The following is excerpted from “Shaker Inspiration” by Christian Becksvoort.
Not too many woodworkers can claim five decades of business success, but Becksvoort is among them. In “Shaker Inspiration,” he shares not only his woodworking knowledge and some of his best professional techniques for producing top-quality work, but also the business advice that helped him establish and sustain his long career in a one-man shop. Plus, he shares measured drawings for 13 of his own well-known furniture designs and seven Shaker pieces that he’s reproduced.
Before starting any craft or trade, it’s essential to know the material you plan to work with. Most of us know the rudimentary properties of wood: It’s a renewable resource; it can be soft like pine or poplar, or hard like maple and oak; it splits with the grain, but not across it; no two pieces are alike; it can twist, warp and bow. That, however, is just the beginning. To really know your material, you’ve got to become aware of the nuances. I know I’ve covered this in several Fine Woodworking articles, and in “With the Grain: A Craftsman’s Guide to Understanding Wood” (Lost Art Press, 2015), but it definitely demands a re-hash.

____________________

*STATED GOAL A*: Rewrite the paragraph of the woodworking excerpt that begins "Before starting any craft or trade" as a short bulleted list, keeping its main facts.
The woodworking excerpt has no connection to the rows that come after it.

(Collection entries)
____________________

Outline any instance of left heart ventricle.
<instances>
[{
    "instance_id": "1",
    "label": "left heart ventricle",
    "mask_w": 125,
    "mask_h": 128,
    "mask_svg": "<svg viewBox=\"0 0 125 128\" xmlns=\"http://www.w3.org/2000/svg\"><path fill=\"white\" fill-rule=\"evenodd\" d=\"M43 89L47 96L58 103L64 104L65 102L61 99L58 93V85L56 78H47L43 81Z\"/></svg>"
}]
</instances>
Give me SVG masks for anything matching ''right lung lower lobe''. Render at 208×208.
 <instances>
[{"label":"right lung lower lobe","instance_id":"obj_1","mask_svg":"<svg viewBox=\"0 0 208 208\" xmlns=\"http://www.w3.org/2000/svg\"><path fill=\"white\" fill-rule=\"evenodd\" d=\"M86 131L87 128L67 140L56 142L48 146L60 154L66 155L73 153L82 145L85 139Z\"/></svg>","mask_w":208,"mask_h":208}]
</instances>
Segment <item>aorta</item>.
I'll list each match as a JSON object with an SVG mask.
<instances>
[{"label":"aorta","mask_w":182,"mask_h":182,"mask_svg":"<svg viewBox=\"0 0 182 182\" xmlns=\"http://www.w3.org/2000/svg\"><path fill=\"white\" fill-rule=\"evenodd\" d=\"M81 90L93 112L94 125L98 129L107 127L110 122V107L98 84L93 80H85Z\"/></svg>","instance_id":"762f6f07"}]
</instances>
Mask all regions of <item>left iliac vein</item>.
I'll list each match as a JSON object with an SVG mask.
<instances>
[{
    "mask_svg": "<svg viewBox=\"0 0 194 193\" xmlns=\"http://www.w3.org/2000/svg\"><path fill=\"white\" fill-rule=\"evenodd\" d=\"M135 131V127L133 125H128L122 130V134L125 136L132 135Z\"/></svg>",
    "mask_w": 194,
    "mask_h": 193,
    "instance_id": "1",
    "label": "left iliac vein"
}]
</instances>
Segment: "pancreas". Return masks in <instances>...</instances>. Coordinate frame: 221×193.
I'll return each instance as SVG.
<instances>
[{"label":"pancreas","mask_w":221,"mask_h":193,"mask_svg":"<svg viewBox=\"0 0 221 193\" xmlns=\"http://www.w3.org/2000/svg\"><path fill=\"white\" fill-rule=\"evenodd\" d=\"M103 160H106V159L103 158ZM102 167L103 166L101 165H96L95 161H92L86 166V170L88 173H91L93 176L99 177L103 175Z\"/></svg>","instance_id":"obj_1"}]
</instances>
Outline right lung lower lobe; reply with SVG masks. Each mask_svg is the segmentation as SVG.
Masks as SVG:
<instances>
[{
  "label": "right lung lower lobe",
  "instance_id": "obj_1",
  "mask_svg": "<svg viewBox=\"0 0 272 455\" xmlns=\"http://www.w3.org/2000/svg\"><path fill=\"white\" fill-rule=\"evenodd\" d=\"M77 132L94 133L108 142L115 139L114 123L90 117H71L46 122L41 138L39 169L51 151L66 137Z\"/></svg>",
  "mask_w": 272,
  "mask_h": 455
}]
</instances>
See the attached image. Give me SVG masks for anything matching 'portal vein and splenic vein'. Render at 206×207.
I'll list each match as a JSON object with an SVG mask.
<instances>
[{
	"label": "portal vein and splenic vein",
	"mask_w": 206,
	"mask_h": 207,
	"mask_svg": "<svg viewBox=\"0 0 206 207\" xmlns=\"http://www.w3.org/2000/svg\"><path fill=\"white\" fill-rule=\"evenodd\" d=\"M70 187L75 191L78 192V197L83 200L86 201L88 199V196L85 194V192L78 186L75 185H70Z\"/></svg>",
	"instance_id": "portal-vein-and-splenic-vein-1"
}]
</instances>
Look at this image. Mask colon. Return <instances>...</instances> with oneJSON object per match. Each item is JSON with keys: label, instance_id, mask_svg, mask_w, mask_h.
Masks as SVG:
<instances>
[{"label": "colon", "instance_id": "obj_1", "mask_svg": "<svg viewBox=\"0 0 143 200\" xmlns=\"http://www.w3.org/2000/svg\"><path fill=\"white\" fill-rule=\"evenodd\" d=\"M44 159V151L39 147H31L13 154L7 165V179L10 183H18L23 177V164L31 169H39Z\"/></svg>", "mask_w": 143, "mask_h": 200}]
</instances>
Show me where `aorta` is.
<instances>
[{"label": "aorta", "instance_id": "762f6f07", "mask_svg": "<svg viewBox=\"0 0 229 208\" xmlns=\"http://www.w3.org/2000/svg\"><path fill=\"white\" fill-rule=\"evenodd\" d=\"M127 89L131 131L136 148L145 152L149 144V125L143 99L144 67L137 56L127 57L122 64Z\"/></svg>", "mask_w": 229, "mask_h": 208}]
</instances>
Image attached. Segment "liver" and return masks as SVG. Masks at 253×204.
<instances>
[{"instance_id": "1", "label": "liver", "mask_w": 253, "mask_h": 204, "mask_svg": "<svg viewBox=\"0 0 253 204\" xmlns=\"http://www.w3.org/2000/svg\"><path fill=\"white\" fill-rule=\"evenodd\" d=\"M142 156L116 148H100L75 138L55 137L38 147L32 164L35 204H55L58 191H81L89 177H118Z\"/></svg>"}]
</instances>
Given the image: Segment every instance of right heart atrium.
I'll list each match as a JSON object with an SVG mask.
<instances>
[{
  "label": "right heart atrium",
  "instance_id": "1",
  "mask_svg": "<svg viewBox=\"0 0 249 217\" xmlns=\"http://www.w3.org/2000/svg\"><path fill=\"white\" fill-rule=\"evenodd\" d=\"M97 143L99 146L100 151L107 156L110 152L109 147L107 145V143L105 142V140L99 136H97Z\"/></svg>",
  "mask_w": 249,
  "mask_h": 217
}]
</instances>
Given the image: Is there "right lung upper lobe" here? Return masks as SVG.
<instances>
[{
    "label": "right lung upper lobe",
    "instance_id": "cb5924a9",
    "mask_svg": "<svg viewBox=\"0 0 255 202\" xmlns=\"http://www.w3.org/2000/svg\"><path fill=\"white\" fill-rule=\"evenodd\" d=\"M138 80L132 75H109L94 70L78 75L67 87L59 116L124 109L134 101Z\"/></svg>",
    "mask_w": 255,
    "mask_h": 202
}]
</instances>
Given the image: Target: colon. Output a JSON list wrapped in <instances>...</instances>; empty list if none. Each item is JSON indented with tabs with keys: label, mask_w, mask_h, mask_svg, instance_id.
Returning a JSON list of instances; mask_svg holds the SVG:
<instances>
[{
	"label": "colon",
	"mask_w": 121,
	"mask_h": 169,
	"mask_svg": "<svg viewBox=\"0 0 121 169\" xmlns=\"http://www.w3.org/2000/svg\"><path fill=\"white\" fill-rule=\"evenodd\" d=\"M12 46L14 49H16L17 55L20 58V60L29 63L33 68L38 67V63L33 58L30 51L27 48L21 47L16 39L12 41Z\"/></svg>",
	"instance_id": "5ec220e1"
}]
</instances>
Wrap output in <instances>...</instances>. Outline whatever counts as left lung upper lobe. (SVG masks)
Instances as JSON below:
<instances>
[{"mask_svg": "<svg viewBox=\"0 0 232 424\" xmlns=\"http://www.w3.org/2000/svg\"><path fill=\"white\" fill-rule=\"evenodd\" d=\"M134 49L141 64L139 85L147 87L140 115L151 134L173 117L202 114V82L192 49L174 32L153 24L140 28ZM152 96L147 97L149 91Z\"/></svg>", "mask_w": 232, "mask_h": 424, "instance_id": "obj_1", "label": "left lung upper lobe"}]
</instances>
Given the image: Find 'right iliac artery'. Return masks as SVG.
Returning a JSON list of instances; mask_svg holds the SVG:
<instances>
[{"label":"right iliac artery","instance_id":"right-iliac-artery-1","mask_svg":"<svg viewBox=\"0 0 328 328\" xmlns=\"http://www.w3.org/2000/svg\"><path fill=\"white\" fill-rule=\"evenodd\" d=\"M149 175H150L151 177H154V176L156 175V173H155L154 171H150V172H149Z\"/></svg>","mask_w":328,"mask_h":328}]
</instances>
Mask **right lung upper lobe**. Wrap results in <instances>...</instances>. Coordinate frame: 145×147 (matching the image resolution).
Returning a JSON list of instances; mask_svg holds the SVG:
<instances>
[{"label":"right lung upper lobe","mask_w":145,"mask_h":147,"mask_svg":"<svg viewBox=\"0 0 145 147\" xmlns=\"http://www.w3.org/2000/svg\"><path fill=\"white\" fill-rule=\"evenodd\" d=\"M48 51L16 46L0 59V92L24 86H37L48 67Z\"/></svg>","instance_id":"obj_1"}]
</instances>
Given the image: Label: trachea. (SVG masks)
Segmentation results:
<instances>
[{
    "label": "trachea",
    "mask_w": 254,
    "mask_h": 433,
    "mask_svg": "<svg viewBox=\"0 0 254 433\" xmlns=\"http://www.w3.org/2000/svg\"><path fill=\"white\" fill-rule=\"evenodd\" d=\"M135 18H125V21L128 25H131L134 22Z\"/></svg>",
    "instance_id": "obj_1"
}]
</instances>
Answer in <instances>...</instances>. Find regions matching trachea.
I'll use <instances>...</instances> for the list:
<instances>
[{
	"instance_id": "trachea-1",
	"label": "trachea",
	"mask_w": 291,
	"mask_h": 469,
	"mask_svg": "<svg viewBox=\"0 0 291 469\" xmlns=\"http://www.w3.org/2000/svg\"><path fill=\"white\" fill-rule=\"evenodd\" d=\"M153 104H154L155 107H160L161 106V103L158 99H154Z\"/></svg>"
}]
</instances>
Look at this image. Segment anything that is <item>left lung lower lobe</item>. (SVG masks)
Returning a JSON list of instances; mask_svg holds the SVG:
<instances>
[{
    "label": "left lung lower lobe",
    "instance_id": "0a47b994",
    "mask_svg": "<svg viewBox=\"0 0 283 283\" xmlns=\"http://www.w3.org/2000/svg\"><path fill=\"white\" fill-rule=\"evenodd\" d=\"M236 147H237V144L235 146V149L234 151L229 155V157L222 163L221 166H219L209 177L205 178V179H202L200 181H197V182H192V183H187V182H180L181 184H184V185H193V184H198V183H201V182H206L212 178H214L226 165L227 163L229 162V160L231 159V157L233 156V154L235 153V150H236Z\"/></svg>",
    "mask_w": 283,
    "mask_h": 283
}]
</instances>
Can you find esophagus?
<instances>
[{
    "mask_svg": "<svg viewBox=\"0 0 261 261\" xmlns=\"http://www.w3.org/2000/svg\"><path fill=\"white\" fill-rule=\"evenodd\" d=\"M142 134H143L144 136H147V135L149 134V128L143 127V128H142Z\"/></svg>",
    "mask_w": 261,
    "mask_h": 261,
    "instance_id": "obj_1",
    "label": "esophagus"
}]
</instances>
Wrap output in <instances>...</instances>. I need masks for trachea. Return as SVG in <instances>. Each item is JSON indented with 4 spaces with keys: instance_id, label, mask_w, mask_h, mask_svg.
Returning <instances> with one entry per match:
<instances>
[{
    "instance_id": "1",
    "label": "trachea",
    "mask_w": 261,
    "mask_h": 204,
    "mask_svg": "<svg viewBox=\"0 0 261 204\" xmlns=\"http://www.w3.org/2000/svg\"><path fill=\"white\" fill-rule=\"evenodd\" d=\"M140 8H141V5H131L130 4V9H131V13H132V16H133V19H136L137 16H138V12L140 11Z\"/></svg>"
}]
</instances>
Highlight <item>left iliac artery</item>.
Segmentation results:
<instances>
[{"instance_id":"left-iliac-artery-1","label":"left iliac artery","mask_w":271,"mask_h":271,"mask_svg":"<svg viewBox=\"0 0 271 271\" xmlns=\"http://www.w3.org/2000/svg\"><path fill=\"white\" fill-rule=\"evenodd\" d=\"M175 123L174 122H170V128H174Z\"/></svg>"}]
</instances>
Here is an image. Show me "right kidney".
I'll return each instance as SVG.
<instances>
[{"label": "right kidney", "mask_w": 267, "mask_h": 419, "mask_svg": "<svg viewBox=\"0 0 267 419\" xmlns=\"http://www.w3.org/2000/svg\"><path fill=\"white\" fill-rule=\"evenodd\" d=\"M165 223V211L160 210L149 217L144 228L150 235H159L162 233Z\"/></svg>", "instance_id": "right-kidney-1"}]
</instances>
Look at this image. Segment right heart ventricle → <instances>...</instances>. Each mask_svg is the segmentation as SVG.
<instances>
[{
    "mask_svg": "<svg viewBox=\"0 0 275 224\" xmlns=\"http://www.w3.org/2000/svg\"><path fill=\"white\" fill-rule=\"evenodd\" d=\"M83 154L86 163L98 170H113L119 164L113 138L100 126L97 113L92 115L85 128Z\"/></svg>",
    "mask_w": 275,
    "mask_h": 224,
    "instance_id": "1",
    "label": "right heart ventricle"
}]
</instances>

____________________

*STATED GOAL B*: Tally the lines in the rows that contain the word "regions", and reply with the number only.

*FULL RESPONSE A*:
- Before starting any craft or trade, you need to know your material.
- Most people know wood's basic properties:
  - It's a renewable resource.
  - It can be soft, like pine or poplar, or hard, like maple and oak.
  - It splits with the grain but not across it.
  - No two pieces are alike.
  - It can twist, warp and bow.
- That's only the beginning. Truly knowing wood means becoming aware of its nuances.
- The author has covered this in several Fine Woodworking articles and in "With the Grain: A Craftsman's Guide to Understanding Wood" (Lost Art Press, 2015), but says it needs a re-hash.

*FULL RESPONSE B*: 2